Getty Images for NASCAR

Former Cup driver Sterling Marlin has successfully undergone the third of four stages of brain surgery called Deep Brain Stimulation to treat Parkinson’s disease, his family announced in a press release Thursday.

The procedures, which began March 11, was performed at the Vanderbilt University Medical Center in Nashville, Tennessee.

Deep Brain Stimulation delivers electrical pulses to brain cells to decrease symptoms. It is the most commonly performed surgical treatment for Parkinson’s.
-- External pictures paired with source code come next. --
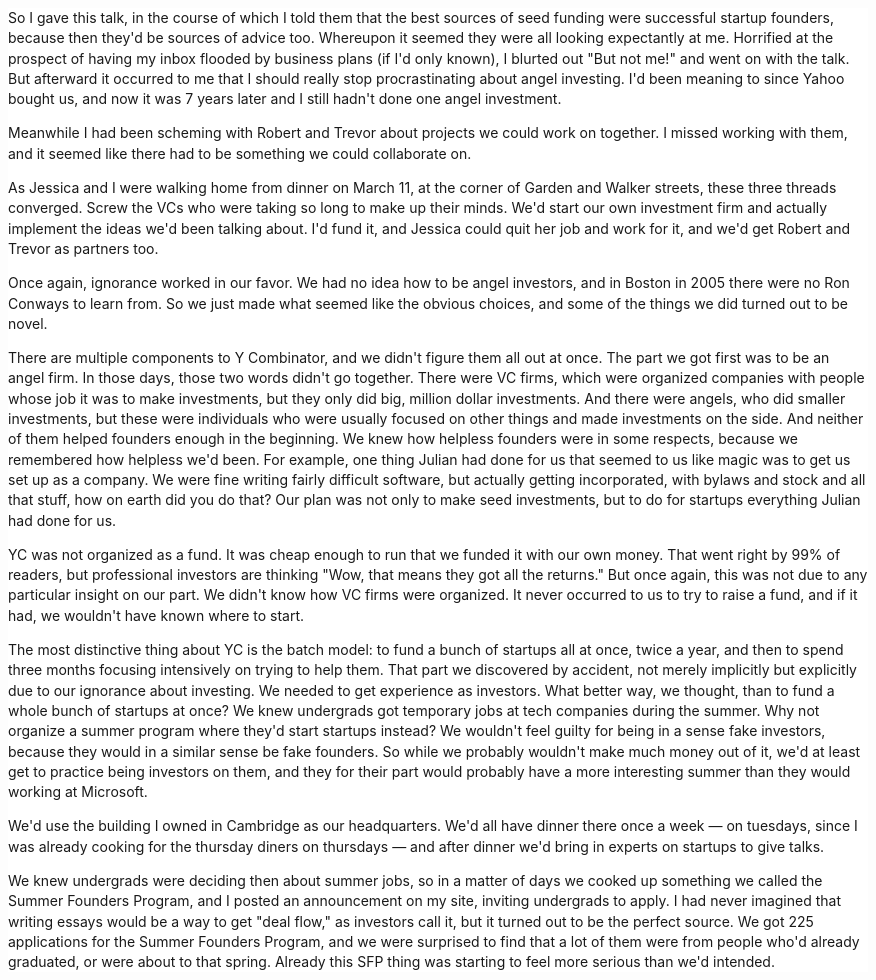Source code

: So I gave this talk, in the course of which I told them that the best sources of seed funding were successful startup founders, because then they'd be sources of advice too. Whereupon it seemed they were all looking expectantly at me. Horrified at the prospect of having my inbox flooded by business plans (if I'd only known), I blurted out "But not me!" and went on with the talk. But afterward it occurred to me that I should really stop procrastinating about angel investing. I'd been meaning to since Yahoo bought us, and now it was 7 years later and I still hadn't done one angel investment.

Meanwhile I had been scheming with Robert and Trevor about projects we could work on together. I missed working with them, and it seemed like there had to be something we could collaborate on.

As Jessica and I were walking home from dinner on March 11, at the corner of Garden and Walker streets, these three threads converged. Screw the VCs who were taking so long to make up their minds. We'd start our own investment firm and actually implement the ideas we'd been talking about. I'd fund it, and Jessica could quit her job and work for it, and we'd get Robert and Trevor as partners too. 

Once again, ignorance worked in our favor. We had no idea how to be angel investors, and in Boston in 2005 there were no Ron Conways to learn from. So we just made what seemed like the obvious choices, and some of the things we did turned out to be novel.

There are multiple components to Y Combinator, and we didn't figure them all out at once. The part we got first was to be an angel firm. In those days, those two words didn't go together. There were VC firms, which were organized companies with people whose job it was to make investments, but they only did big, million dollar investments. And there were angels, who did smaller investments, but these were individuals who were usually focused on other things and made investments on the side. And neither of them helped founders enough in the beginning. We knew how helpless founders were in some respects, because we remembered how helpless we'd been. For example, one thing Julian had done for us that seemed to us like magic was to get us set up as a company. We were fine writing fairly difficult software, but actually getting incorporated, with bylaws and stock and all that stuff, how on earth did you do that? Our plan was not only to make seed investments, but to do for startups everything Julian had done for us.

YC was not organized as a fund. It was cheap enough to run that we funded it with our own money. That went right by 99% of readers, but professional investors are thinking "Wow, that means they got all the returns." But once again, this was not due to any particular insight on our part. We didn't know how VC firms were organized. It never occurred to us to try to raise a fund, and if it had, we wouldn't have known where to start. 

The most distinctive thing about YC is the batch model: to fund a bunch of startups all at once, twice a year, and then to spend three months focusing intensively on trying to help them. That part we discovered by accident, not merely implicitly but explicitly due to our ignorance about investing. We needed to get experience as investors. What better way, we thought, than to fund a whole bunch of startups at once? We knew undergrads got temporary jobs at tech companies during the summer. Why not organize a summer program where they'd start startups instead? We wouldn't feel guilty for being in a sense fake investors, because they would in a similar sense be fake founders. So while we probably wouldn't make much money out of it, we'd at least get to practice being investors on them, and they for their part would probably have a more interesting summer than they would working at Microsoft.

We'd use the building I owned in Cambridge as our headquarters. We'd all have dinner there once a week — on tuesdays, since I was already cooking for the thursday diners on thursdays — and after dinner we'd bring in experts on startups to give talks.

We knew undergrads were deciding then about summer jobs, so in a matter of days we cooked up something we called the Summer Founders Program, and I posted an announcement on my site, inviting undergrads to apply. I had never imagined that writing essays would be a way to get "deal flow," as investors call it, but it turned out to be the perfect source.  We got 225 applications for the Summer Founders Program, and we were surprised to find that a lot of them were from people who'd already graduated, or were about to that spring. Already this SFP thing was starting to feel more serious than we'd intended.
The recovery process is expected to take three months.

Marlin, 61, was diagnosed with Parkinson’s in 2012.

“On behalf of my father and family, I would like to thank each and every one you that have been supportive of my father throughout the years,” Sutherlin House, Marlin’s daughter said. “It truly means the world to all of us.

“Parkinson’s is a roller coaster, physically and emotionally, for both the individual and family. After considerable thought, research and consultations with numerous doctors and specialists, my dad decided to undergo Deep Brain Stimulation surgery. We ask that you send prayers for a successful final surgery and recovery.”

Marlin, who won the 1994 and 1995 Daytona 500, is expected to return to compete in Pro Late Model racing once he is cleared by medical professionals.